= Kristian Ottosen =

Norwegian resistance member and writer (1921–2006)

Kristian Ottosen (15 January 1921, Solund – 1 June 2006, Oslo) was a Norwegian non-fiction writer and public servant.

While still a student, he was also active in the Norwegian resistance movement during World War II and was imprisoned as a Nacht und Nebel inmate. He was imprisoned in Veiten from June to July 1942, then in Bergen from July to September, then in Grini concentration camp from September to December. From December 1942 to June 1944 he was in Sachsenhausen concentration camp, then until September 1944 in Natzweiler-Struthof.

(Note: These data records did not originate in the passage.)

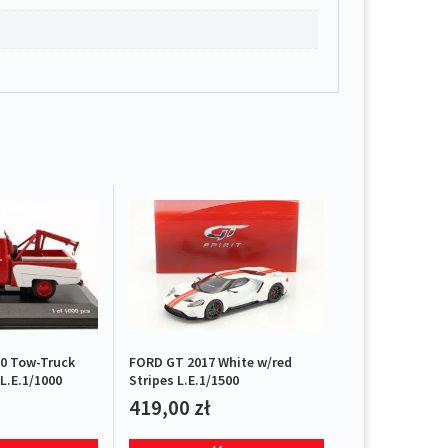
0 Tow-Truck
FORD GT 2017 White w/red
L.E.1/1000
Stripes L.E.1/1500
419,00
zł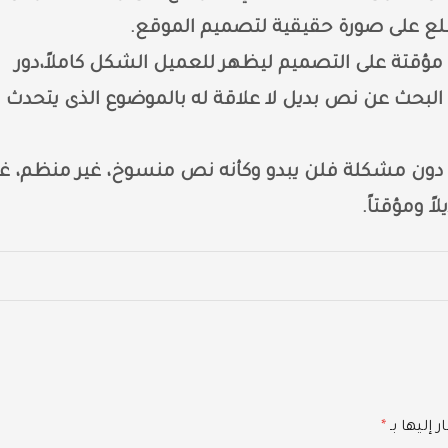
طلع على صورة حقيقية لتصميم الموقع.
قتة على التصميم ليظهر للعميل الشكل كاملاً،دور
البحث عن نص بديل لا علاقة له بالموضوع الذى يتحدث
م دون مشكلة فلن يبدو وكأنه نص منسوخ، غير منظم، غي
ً ومؤقتاً.
 إليها بـ
*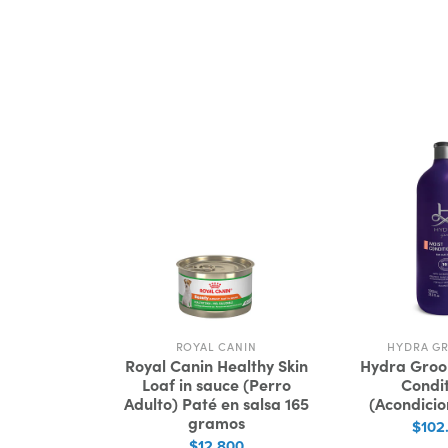
VALUE
ROYAL CANIN
HYDRA G
 Adult Dog
Royal Canin Healthy Skin
Hydra Groo
ro Adulto)
Loaf in sauce (Perro
Condit
e (Cerdo &
Adulto) Paté en salsa 165
(Acondicio
z)
gramos
$102
00
$12.800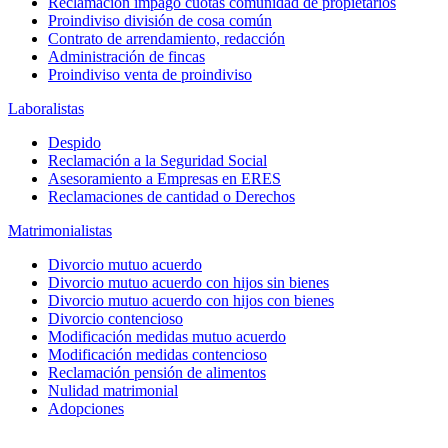
Reclamación impago cuotas comunidad de propietarios
Proindiviso división de cosa común
Contrato de arrendamiento, redacción
Administración de fincas
Proindiviso venta de proindiviso
Laboralistas
Despido
Reclamación a la Seguridad Social
Asesoramiento a Empresas en ERES
Reclamaciones de cantidad o Derechos
Matrimonialistas
Divorcio mutuo acuerdo
Divorcio mutuo acuerdo con hijos sin bienes
Divorcio mutuo acuerdo con hijos con bienes
Divorcio contencioso
Modificación medidas mutuo acuerdo
Modificación medidas contencioso
Reclamación pensión de alimentos
Nulidad matrimonial
Adopciones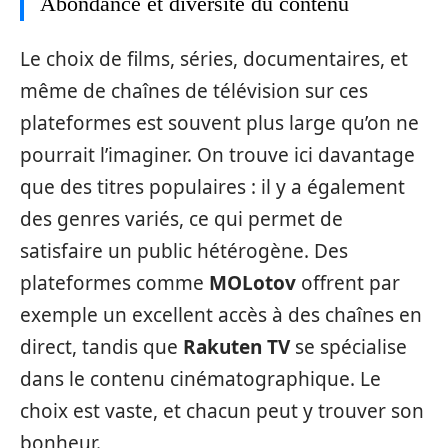
Abondance et diversité du contenu
Le choix de films, séries, documentaires, et
même de chaînes de télévision sur ces
plateformes est souvent plus large qu’on ne
pourrait l’imaginer. On trouve ici davantage
que des titres populaires : il y a également
des genres variés, ce qui permet de
satisfaire un public hétérogène. Des
plateformes comme
MOLotov
offrent par
exemple un excellent accès à des chaînes en
direct, tandis que
Rakuten TV
se spécialise
dans le contenu cinématographique. Le
choix est vaste, et chacun peut y trouver son
bonheur.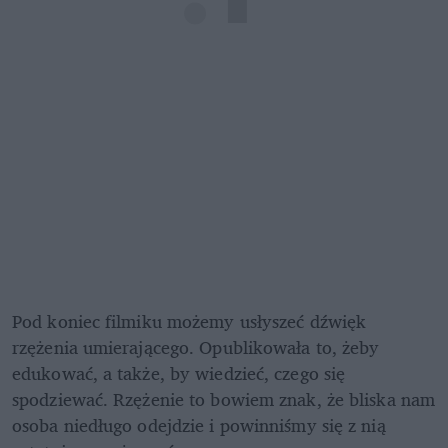
Pod koniec filmiku możemy usłyszeć dźwięk 
rzężenia umierającego. Opublikowała to, żeby 
edukować, a także, by wiedzieć, czego się 
spodziewać. Rzężenie to bowiem znak, że bliska nam 
osoba niedługo odejdzie i powinniśmy się z nią 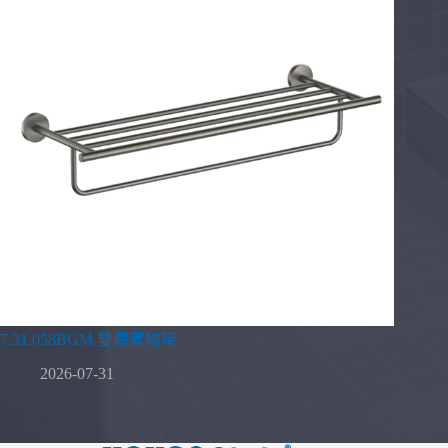
7.31.058BGM 雙層置物架
2026-07-31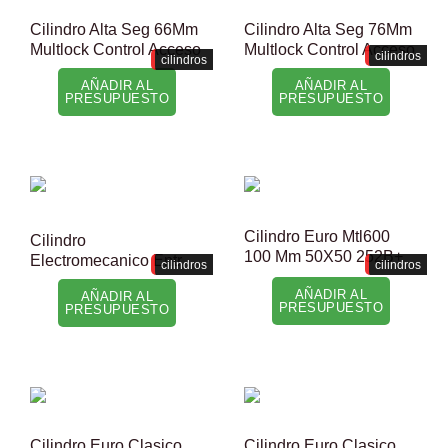
Cilindro Alta Seg 66Mm
Cilindro Alta Seg 76Mm
Multlock Control Acceso
Multlock Control Acceso
cilindros
cilindros
AÑADIR AL
AÑADIR AL
PRESUPUESTO
PRESUPUESTO
Cilindro Euro Mtl600
Cilindro
100 Mm 50X50 252B+
Electromecanico Entr
cilindros
cilindros
AÑADIR AL
AÑADIR AL
PRESUPUESTO
PRESUPUESTO
Cilindro Euro Clasico
Cilindro Euro Clasico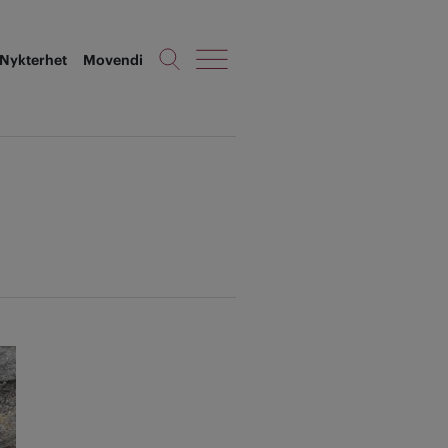
Nykterhet
Movendi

He was then in Dachau concentration camp for three days, and Ottobrunn for one day. He was lastly in Dautmergen from September to November 1944 and Vaihingen until the war's end.

After the war, he finished his studies at the University of Bergen, where he became the leader of the Det Norske Studentersamfund first in Bergen, and then as a full-time employee at the University of Oslo. He was the manager of the Foundation for Student Life in Oslo from 1950 to 1979. He led the commission that recommended the founding of regional university colleges throughout Norway and for establishment of the Norwegian State Educational Loan Fund. He also chaired the board of NRK from 1972 to 1979, and Nationaltheatret from 1981 to 1989.

After he retired, Ottosen wrote a series of historical accounts from World War II. These included memoirs from his work in the Norwegian resistance as well as thorough historical surveys of Norwegians who were arrested and detained by Nazi authorities during the war. For this work he was honored with the Fritt Ord Honorary Award in 2004, made commander in the Royal Norwegian Order of St. Olav, and named honorary member of the Norwegian Labour Party.

==Notable writings==
Ottosen's works include:

- Ottosen, Kristian (1983). "Theta Theta : et blad fra motstandskampens historie, 1940-1945" - about the work of the resistance group known as Theta Theta.
- Ottosen, Kristian (1989). "Natt og tåke : historien om Natzweiler-fangene" - about the Nacht und Nebel prisoners in the Natzweiler concentration camp, with an emphasis on the Norwegians held there.
- Ottosen, Kristian (1990). "Liv og død : historien om Sachsenhausen-fangene" - about the Sachsenhausen concentration camp.
- Ottosen, Kristian (1991). "Kvinneleiren : historien om Ravensbrück-fangene" - about the Ravensbrück concentration camp, primarily for women.
- Ottosen, Kristian (1993). "Bak lås og slå : historien om norske kvinner og menn i Hitlers fengsler og tukthus" - about the deportation and imprisonment of Norwegian men and women in prisons throughout Germany.
- Ottosen, Kristian (1994). "I slik en natt : historien om deportasjonen av jøder fra Norge" - about the deportation and fate of Jews from Norway.
- Ottosen, Kristian (1995). "Nordmenn i fangenskap 1940-1945" - an authoritative list of Norwegian individuals who had been held in German captivity during World War II.
- Ottosen, Kristian (1996). "Ingen nåde : historien om nordmenn i japansk fangenskap" - about Norwegian prisoners held in Japanese captivity during World War II.